Exercise requirements
The full set of entries must be copied exactly.

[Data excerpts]

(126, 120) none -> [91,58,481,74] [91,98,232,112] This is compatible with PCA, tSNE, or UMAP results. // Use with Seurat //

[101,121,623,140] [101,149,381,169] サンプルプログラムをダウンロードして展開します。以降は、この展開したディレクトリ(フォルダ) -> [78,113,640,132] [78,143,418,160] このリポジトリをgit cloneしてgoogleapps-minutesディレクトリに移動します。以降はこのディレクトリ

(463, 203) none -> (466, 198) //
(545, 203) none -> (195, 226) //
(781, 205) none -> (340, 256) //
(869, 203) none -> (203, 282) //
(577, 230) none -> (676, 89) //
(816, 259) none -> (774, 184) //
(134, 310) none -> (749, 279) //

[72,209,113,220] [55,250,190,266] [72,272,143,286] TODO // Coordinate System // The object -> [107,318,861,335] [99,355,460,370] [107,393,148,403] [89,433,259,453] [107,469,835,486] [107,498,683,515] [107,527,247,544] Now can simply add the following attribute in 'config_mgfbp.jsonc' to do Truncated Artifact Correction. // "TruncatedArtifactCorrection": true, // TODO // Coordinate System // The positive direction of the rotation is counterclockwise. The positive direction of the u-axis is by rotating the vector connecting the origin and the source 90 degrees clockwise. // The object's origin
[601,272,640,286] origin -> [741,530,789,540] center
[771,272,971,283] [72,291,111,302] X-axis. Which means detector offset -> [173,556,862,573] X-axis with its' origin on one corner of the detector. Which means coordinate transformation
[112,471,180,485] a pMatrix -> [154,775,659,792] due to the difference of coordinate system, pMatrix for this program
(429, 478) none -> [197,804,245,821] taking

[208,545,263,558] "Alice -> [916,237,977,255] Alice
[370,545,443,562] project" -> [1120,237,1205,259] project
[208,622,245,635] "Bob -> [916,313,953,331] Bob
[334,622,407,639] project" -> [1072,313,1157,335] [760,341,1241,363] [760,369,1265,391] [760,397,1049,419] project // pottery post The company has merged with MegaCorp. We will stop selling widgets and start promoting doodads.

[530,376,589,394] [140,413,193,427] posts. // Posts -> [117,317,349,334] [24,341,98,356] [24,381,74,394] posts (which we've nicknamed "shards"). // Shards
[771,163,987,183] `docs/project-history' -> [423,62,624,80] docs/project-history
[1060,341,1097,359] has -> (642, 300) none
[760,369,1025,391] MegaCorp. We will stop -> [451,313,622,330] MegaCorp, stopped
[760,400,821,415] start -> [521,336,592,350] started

Answer for this exercise
(126, 120) none -> [91,58,481,74] [91,98,232,112] This is compatible with PCA, tSNE, or UMAP results. // Use with Seurat //

[101,121,623,140] [101,149,381,169] サンプルプログラムをダウンロードして展開します。以降は、この展開したディレクトリ(フォルダ) -> [78,113,640,132] [78,143,418,160] このリポジトリをgit cloneしてgoogleapps-minutesディレクトリに移動します。以降はこのディレクトリ

(463, 203) none -> (466, 198) //
(545, 203) none -> (195, 226) //
(781, 205) none -> (340, 256) //
(869, 203) none -> (203, 282) //
(577, 230) none -> (676, 89) //
(816, 259) none -> (774, 184) //
(134, 310) none -> (749, 279) //

[72,209,113,220] [55,250,190,266] [72,272,143,286] TODO // Coordinate System // The object -> [107,318,861,335] [99,355,460,370] [107,393,148,403] [89,433,259,453] [107,469,835,486] [107,498,683,515] [107,527,247,544] Now can simply add the following attribute in 'config_mgfbp.jsonc' to do Truncated Artifact Correction. // "TruncatedArtifactCorrection": true, // TODO // Coordinate System // The positive direction of the rotation is counterclockwise. The positive direction of the u-axis is by rotating the vector connecting the origin and the source 90 degrees clockwise. // The object's origin
[601,272,640,286] origin -> [741,530,789,540] center
[771,272,971,283] [72,291,111,302] X-axis. Which means detector offset -> [173,556,862,573] X-axis with its' origin on one corner of the detector. Which means coordinate transformation
[112,471,180,485] a pMatrix -> [154,775,659,792] due to the difference of coordinate system, pMatrix for this program
(429, 478) none -> [197,804,245,821] taking

[208,545,263,558] "Alice -> [916,237,977,255] Alice
[370,545,443,562] project" -> [1120,237,1205,259] project
[208,622,245,635] "Bob -> [916,313,953,331] Bob
[334,622,407,639] project" -> [1072,313,1157,335] [760,341,1241,363] [760,369,1265,391] [760,397,1049,419] project // pottery post The company has merged with MegaCorp. We will stop selling widgets and start promoting doodads.

[530,376,589,394] [140,413,193,427] posts. // Posts -> [117,317,349,334] [24,341,98,356] [24,381,74,394] posts (which we've nicknamed "shards"). // Shards
[771,163,987,183] `docs/project-history' -> [423,62,624,80] docs/project-history
[1060,341,1097,359] has -> (642, 300) none
[760,369,1025,391] MegaCorp. We will stop -> [451,313,622,330] MegaCorp, stopped
[760,400,821,415] start -> [521,336,592,350] started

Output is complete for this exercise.